-- START Extract provided --

Skip to content

Working with VARCHAR Data in UDFs

Paul Rogers edited this page Jan 7, 2018 · 11 revisions

As described in the previous section, most Drill types provide a holder that contains all the data you need. But, the variable-width types (VARCHAR and VARBINARY) are more complex as they provide direct access to the underlying data stored in direct memory. This page explains how to work effectively with these types.

One thing to keep in mind: direct memory is exactly that: memory outside of the Java heap. Java can provide no protection. If your code writes to the wrong memory location, you can crash the Drillbit process with no logging to help you figure out your error.

VARCHAR and UTF-8

Drill stores VARCHAR as bytes encoded in UTF-8. To properly handle such data, you must write code that is aware of the UTF-8 encoding. Doing so is quite complex, so one choice is to convert the UTF-8 data to Java String, then convert the result back to UTF-8. This conversion does, however, consume time. So, Drill often takes a shortcut: it works with the single-byte subset of UTF-8 (also known as ASCII.) While this can produce incorrect results with non-ASCII data, it seems to work well for many cases. (Yes, this does seem more like a bug than a feature...)

So, before you begin writing code, consider if your input data will always be ASCII. If so, you can work with the UTF-8 data a buffer of ASCII characters. But, if your data includes non-ASCII characters (or you wish to contribute your code to the Apache Drill project), you must either handled multi-byte characters, or do the conversion to String.

Structure of a VARCHAR Vector

The VarCharHolder provides a view into the underlying VarCharVector. Before we look at the holder, let's understand the vector.

The VarCharVector is comprised of two parts, as described in the Drill documentation:

  • A data vector which is a large buffer that contains all the column values concatenated together.

-- END Extract provided --

• [Challenge A] Extract every row that contains the string "appoggiatura", treating uppercase and lowercase as different.
• [Challenge B] Resume the page on VARCHAR data in Drill UDFs, continuing after its final line.

-- START Exercise materials --

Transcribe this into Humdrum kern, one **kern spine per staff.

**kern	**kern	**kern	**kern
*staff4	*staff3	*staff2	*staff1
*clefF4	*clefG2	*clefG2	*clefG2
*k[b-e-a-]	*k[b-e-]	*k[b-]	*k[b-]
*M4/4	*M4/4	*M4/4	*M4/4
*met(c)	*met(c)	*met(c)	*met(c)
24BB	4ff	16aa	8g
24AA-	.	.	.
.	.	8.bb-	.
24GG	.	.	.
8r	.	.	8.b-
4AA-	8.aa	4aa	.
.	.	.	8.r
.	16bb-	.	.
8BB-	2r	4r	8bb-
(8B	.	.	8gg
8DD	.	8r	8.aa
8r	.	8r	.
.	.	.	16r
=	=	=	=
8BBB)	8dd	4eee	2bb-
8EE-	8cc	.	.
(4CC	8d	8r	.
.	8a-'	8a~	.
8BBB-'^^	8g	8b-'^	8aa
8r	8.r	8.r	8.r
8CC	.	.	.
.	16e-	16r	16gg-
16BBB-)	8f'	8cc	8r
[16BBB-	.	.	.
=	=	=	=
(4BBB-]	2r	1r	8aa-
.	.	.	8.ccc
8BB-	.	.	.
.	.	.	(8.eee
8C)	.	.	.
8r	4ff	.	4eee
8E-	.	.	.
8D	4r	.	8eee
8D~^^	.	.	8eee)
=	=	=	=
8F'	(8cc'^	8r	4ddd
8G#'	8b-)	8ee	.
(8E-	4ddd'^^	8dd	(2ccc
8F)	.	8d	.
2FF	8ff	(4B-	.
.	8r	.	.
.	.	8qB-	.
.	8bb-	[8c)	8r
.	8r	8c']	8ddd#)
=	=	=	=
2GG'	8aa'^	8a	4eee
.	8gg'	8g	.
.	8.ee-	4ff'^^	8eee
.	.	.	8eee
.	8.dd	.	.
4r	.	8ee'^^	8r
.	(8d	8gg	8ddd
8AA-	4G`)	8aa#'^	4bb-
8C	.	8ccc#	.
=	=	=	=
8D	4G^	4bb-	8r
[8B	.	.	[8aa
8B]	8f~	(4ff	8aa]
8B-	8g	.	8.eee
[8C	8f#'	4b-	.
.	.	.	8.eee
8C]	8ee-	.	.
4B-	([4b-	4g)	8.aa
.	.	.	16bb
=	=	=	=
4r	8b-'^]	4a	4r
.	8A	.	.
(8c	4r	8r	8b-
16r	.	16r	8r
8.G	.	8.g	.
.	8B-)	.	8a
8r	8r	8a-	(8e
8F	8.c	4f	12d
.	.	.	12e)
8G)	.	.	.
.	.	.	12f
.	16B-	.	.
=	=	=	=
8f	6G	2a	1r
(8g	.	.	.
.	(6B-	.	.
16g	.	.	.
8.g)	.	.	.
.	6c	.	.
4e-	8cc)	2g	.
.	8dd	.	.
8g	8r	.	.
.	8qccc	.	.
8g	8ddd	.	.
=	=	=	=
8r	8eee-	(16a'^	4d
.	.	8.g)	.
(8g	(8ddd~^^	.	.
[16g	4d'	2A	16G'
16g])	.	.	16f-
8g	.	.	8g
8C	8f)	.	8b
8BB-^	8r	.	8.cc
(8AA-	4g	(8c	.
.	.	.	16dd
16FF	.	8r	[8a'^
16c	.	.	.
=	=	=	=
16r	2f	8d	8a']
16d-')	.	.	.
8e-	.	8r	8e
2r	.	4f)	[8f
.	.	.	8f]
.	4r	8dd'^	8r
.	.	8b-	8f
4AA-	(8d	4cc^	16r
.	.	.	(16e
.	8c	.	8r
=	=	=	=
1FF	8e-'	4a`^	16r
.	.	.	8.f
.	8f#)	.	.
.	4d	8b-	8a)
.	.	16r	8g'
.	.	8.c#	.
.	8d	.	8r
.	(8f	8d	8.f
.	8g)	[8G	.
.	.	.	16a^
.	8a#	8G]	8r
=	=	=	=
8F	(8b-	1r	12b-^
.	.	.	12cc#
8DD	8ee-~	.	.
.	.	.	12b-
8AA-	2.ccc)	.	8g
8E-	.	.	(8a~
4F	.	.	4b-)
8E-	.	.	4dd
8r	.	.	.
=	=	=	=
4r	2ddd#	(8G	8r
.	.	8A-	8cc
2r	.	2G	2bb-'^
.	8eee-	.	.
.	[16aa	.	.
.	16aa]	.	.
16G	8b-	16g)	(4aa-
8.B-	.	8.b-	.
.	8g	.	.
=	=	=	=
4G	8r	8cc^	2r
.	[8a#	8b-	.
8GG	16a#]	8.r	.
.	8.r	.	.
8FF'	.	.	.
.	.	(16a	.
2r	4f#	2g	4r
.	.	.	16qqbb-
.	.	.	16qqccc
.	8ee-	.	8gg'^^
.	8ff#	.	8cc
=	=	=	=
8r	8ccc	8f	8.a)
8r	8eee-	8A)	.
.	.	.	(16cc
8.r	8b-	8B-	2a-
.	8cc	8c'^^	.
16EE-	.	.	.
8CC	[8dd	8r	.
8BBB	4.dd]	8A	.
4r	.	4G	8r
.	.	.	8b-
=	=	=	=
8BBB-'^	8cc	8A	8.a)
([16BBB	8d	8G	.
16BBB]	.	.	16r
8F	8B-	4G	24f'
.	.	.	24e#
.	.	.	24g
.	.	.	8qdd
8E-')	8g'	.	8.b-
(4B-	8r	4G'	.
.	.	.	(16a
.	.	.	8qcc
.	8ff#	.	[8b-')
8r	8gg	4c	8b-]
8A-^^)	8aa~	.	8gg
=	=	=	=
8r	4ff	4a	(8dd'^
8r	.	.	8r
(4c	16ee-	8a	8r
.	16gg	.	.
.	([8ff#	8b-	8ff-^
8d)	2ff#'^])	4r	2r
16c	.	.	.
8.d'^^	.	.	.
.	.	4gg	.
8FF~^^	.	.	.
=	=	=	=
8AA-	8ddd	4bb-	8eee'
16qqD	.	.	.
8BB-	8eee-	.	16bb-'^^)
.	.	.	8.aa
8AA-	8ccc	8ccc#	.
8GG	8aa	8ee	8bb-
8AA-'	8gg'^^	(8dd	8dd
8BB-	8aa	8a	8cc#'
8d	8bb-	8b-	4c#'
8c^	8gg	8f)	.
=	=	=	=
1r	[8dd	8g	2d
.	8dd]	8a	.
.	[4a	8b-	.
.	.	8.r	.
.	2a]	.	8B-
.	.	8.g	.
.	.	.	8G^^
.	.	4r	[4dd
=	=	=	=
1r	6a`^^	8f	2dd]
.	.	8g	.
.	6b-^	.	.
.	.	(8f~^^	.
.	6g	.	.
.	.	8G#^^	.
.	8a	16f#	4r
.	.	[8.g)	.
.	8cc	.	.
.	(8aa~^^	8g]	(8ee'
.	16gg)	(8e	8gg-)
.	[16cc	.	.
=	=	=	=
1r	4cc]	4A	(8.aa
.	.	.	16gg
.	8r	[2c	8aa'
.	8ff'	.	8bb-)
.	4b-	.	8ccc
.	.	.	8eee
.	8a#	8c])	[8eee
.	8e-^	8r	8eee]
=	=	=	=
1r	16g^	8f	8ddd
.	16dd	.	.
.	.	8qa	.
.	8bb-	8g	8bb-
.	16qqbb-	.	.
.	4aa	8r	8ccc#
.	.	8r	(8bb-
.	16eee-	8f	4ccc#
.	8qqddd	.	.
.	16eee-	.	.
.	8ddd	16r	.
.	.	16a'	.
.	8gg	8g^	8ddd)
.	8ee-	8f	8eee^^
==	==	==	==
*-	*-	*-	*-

-- END Exercise materials --
-- START Exercise materials --

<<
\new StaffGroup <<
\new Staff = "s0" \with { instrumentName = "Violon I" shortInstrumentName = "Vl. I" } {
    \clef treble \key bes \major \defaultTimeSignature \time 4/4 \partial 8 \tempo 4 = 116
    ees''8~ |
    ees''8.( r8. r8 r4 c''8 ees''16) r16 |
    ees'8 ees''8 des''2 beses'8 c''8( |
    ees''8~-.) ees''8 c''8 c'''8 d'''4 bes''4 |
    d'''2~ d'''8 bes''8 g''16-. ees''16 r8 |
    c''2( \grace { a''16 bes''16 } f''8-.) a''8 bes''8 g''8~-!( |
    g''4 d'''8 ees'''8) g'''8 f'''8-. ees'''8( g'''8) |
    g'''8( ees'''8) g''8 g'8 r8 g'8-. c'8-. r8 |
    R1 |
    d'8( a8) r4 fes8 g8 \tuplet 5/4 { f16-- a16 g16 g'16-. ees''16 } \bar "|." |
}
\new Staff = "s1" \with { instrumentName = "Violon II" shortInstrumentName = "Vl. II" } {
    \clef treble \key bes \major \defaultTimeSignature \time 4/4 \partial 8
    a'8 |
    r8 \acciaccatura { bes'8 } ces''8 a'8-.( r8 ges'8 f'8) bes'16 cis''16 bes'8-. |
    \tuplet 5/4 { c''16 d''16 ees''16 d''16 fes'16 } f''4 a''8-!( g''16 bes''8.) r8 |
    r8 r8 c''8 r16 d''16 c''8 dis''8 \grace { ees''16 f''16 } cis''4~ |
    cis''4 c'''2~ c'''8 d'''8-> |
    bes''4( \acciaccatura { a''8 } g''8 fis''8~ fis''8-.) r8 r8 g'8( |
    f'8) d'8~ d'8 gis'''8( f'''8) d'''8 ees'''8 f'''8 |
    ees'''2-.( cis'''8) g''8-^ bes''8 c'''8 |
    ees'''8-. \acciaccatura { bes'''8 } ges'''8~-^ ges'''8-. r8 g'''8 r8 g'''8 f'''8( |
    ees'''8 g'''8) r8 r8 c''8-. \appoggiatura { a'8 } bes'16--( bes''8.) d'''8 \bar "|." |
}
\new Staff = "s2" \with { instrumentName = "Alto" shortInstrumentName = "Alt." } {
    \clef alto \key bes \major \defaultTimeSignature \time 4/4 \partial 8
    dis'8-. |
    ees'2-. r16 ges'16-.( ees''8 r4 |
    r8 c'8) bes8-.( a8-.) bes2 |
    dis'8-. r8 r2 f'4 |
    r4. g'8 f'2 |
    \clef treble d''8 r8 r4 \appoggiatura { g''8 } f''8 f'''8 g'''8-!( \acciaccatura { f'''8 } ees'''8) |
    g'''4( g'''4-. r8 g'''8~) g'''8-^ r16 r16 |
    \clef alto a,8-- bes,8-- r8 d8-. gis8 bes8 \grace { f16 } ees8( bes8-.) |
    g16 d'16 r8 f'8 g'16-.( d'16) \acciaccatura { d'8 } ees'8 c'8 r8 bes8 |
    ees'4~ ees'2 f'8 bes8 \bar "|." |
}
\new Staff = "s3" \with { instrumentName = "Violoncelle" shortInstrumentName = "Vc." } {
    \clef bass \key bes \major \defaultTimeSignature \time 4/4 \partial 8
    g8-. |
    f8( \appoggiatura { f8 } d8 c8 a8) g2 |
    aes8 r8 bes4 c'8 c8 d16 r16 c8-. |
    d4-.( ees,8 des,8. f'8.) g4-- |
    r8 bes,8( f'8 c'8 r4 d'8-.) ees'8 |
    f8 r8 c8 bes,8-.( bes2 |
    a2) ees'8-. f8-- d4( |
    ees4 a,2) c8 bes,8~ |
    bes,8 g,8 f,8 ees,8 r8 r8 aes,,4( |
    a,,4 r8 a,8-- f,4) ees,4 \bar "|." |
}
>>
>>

-- END Exercise materials --
-- START Exercise materials --

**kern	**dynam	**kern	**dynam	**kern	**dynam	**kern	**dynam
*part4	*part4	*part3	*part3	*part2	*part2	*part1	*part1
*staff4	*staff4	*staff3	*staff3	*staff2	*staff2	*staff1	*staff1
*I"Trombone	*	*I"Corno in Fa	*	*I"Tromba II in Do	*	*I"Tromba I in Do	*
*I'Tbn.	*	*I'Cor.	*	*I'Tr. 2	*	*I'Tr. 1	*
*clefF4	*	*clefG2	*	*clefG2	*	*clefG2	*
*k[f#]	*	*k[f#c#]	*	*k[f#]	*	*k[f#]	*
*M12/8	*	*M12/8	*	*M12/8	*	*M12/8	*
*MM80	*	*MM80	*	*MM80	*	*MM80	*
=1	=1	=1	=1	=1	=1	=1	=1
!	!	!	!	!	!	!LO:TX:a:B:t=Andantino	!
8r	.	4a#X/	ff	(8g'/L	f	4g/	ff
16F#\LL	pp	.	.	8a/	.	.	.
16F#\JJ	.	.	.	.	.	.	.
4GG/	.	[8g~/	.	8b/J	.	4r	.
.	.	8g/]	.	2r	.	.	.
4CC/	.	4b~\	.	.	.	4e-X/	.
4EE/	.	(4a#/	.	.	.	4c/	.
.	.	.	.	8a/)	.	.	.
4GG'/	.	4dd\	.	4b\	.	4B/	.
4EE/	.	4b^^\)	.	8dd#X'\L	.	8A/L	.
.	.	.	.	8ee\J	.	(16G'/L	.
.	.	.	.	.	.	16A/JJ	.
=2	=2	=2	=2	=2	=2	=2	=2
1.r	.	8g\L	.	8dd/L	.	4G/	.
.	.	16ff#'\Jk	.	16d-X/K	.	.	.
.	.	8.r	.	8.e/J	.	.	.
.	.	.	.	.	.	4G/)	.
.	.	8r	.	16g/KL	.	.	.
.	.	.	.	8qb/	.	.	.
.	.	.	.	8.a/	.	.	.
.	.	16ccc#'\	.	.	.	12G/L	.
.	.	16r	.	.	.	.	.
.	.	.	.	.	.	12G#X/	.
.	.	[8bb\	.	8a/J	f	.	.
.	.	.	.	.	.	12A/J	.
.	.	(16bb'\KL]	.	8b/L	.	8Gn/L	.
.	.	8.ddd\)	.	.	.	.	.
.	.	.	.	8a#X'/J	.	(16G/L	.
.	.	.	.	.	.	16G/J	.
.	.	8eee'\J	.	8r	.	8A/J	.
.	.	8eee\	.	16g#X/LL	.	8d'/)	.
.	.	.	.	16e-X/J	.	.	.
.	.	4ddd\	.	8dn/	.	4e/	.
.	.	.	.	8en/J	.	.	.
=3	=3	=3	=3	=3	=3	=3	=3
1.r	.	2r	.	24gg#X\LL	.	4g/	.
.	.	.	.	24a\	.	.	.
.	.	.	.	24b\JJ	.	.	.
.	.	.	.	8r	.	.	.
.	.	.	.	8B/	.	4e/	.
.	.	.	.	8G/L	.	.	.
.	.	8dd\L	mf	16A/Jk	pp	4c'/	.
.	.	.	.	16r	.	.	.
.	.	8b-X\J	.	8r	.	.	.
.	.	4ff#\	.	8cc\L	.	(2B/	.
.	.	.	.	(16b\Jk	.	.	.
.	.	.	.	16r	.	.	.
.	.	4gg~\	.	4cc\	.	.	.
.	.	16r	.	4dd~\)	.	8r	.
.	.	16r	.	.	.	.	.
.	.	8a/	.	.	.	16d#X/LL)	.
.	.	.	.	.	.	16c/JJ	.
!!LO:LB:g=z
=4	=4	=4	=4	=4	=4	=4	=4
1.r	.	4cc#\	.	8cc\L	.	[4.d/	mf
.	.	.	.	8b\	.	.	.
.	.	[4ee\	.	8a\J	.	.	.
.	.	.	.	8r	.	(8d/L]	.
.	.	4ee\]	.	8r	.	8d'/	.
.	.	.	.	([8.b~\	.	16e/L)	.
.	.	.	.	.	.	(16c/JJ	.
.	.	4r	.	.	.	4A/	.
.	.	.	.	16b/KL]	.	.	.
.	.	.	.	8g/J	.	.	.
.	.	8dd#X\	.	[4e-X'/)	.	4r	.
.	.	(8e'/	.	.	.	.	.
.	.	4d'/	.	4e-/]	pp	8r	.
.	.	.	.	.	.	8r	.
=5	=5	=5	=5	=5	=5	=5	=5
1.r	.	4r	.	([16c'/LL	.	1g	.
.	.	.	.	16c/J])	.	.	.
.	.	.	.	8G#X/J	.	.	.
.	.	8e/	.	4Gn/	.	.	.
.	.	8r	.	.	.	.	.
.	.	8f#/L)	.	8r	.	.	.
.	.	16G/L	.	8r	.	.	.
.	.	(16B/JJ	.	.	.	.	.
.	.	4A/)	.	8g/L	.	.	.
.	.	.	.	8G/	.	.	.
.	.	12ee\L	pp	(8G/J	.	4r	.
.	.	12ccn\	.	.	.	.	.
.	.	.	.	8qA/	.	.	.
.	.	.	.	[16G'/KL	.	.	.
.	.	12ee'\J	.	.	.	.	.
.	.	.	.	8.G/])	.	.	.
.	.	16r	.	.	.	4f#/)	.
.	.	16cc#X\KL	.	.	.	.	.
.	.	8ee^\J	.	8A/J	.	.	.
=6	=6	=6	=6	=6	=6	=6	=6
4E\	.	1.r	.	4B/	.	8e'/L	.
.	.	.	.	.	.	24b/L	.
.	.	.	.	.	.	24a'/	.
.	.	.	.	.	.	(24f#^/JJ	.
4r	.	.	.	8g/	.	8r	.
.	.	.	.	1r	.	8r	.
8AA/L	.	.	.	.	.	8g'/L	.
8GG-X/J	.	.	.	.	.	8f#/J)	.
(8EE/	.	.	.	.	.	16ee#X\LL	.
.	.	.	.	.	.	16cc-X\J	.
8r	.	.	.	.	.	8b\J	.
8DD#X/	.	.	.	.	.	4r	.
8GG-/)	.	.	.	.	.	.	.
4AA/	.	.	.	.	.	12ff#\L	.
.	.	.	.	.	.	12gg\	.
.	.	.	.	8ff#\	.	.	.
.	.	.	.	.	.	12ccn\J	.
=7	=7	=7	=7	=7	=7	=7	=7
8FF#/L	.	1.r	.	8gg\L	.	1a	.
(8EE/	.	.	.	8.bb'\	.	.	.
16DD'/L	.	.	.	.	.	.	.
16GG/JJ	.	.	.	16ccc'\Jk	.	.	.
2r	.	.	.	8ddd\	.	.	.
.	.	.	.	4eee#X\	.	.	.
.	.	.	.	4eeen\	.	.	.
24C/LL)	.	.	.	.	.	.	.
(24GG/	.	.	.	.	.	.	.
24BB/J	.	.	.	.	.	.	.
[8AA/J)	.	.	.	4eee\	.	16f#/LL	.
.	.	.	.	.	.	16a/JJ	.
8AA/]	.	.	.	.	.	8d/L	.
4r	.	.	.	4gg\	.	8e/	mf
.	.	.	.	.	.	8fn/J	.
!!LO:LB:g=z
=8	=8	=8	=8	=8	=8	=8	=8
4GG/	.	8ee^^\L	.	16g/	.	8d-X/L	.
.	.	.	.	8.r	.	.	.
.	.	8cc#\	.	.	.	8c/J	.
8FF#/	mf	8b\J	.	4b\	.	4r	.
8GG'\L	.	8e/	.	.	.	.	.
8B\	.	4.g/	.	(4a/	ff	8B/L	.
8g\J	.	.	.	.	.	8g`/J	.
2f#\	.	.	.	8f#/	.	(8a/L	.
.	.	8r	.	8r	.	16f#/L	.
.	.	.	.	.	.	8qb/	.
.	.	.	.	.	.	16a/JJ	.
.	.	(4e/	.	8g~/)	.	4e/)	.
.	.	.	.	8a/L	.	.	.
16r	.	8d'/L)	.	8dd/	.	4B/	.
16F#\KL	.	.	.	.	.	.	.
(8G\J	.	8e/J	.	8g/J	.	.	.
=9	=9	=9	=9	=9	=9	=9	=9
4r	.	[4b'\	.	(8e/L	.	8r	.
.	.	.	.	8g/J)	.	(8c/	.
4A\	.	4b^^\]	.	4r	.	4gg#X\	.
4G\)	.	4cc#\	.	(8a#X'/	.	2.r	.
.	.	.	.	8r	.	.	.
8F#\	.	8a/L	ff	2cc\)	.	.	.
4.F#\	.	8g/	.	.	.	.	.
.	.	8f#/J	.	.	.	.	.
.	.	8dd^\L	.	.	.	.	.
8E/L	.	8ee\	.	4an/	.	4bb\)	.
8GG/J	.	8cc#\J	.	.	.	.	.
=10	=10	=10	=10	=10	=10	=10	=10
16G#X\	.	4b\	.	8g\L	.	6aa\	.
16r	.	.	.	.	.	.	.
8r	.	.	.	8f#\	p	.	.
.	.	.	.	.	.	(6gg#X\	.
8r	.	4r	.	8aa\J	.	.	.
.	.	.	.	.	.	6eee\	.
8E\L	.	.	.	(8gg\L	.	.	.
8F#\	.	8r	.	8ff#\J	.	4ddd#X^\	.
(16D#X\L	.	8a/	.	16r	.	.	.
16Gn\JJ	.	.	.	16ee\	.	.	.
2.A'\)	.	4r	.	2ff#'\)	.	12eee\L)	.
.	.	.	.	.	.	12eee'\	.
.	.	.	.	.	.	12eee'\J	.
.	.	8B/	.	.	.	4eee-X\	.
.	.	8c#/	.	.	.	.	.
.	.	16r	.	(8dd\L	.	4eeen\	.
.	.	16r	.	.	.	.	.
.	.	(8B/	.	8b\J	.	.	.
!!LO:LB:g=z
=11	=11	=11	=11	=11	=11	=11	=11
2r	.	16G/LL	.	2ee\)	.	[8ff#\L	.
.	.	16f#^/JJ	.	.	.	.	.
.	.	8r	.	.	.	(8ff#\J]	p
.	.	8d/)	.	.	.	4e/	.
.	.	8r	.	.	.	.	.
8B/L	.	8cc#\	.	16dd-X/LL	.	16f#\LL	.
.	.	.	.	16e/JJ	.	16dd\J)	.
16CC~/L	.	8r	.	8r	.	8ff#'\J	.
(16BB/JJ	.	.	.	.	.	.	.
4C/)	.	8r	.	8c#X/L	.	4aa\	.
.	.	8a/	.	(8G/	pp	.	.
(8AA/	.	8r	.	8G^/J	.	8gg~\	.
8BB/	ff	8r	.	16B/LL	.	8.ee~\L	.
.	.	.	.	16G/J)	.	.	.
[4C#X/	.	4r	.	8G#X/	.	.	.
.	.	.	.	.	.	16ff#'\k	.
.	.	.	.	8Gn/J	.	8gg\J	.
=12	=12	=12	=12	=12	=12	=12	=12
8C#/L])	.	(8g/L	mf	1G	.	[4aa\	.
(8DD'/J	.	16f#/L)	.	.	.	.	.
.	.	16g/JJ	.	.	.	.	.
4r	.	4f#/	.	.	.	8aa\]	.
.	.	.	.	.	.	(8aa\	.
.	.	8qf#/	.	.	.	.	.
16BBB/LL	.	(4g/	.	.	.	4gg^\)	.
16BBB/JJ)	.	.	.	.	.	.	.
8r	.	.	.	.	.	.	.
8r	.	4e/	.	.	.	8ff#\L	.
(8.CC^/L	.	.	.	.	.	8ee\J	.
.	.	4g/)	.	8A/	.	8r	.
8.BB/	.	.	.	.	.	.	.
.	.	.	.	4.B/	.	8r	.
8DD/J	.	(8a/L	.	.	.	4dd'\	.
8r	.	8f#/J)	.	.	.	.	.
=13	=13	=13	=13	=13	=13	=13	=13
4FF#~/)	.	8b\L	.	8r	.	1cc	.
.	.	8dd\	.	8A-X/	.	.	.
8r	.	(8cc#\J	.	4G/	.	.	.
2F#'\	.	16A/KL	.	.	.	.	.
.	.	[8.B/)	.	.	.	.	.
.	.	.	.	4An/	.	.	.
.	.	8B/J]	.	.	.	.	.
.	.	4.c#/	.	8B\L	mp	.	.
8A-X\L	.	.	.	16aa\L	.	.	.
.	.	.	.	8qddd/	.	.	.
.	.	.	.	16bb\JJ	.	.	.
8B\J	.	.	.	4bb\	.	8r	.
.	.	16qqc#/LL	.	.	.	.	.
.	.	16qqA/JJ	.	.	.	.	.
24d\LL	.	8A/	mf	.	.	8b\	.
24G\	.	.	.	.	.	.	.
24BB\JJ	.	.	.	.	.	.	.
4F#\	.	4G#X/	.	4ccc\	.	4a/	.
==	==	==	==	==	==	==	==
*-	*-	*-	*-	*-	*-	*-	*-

-- END Exercise materials --

• [Answer A]
    ees'''8 g'''8) r8 r8 c''8-. \appoggiatura { a'8 } bes'16--( bes''8.) d'''8 \bar "|." |
    \clef treble d''8 r8 r4 \appoggiatura { g''8 } f''8 f'''8 g'''8-!( \acciaccatura { f'''8 } ees'''8) |
    f8( \appoggiatura { f8 } d8 c8 a8) g2 |

• [Answer B]
  • An offset vector which provides the start and end position of the value for each row.

So, to work with the VARCHAR value for a specific row, we need:

  • The buffer that holds all the values
  • The start position of the current value
  • The end position of the current value (from which we can compute the length as start - end)

VARCHAR Holder

Unsurprisingly, the above is exactly what the VarCharHolder provides:

public final class VarCharHolder implements ValueHolder{
    public int start;
    public int end;
    public DrillBuf buffer;

DrillBuf

The first two fields make sense, but what is a DrillBuf? Here is where Drill assumes that UDF writers are already familiar with Drill internals. The DrillBuf is an interface to a direct memory buffer. If you have downloaded Drill sources, and have set up a development environment, you can take a look at the DrillBuf source code since Drill provides no Javadoc for any of its APIs.

For our purposes, we will need the following methods when working with parameters:

  public byte getByte(int index);
  public ByteBuf getBytes(int index, byte[] dst);
  public ByteBuf getBytes(int index, byte[] dst, int dstIndex, int length);

The first methods allows us to work byte-by-byte. The second allows us to work with the entire value, such as when we wish to convert to strings (the length of the dst buffer says how many bytes to copy.) The last version is general purpose for when we need slightly more control.

Example of a VARCHAR Parameter

Let's write two functions: one which counts letters using the single-byte subset of UTF-8 (AKA ASCII), the other which uses Unicode. These illustrate the two ways to work with VARCHAR data, and the pitfalls of working only with ASCII.

ASCII Version

Here is the ASCII (byte-oriented) version:

public class CountLettersFunctions {

  @FunctionTemplate(
      name = "countLettersAscii",
      scope = FunctionScope.SIMPLE,
      nulls = NullHandling.NULL_IF_NULL)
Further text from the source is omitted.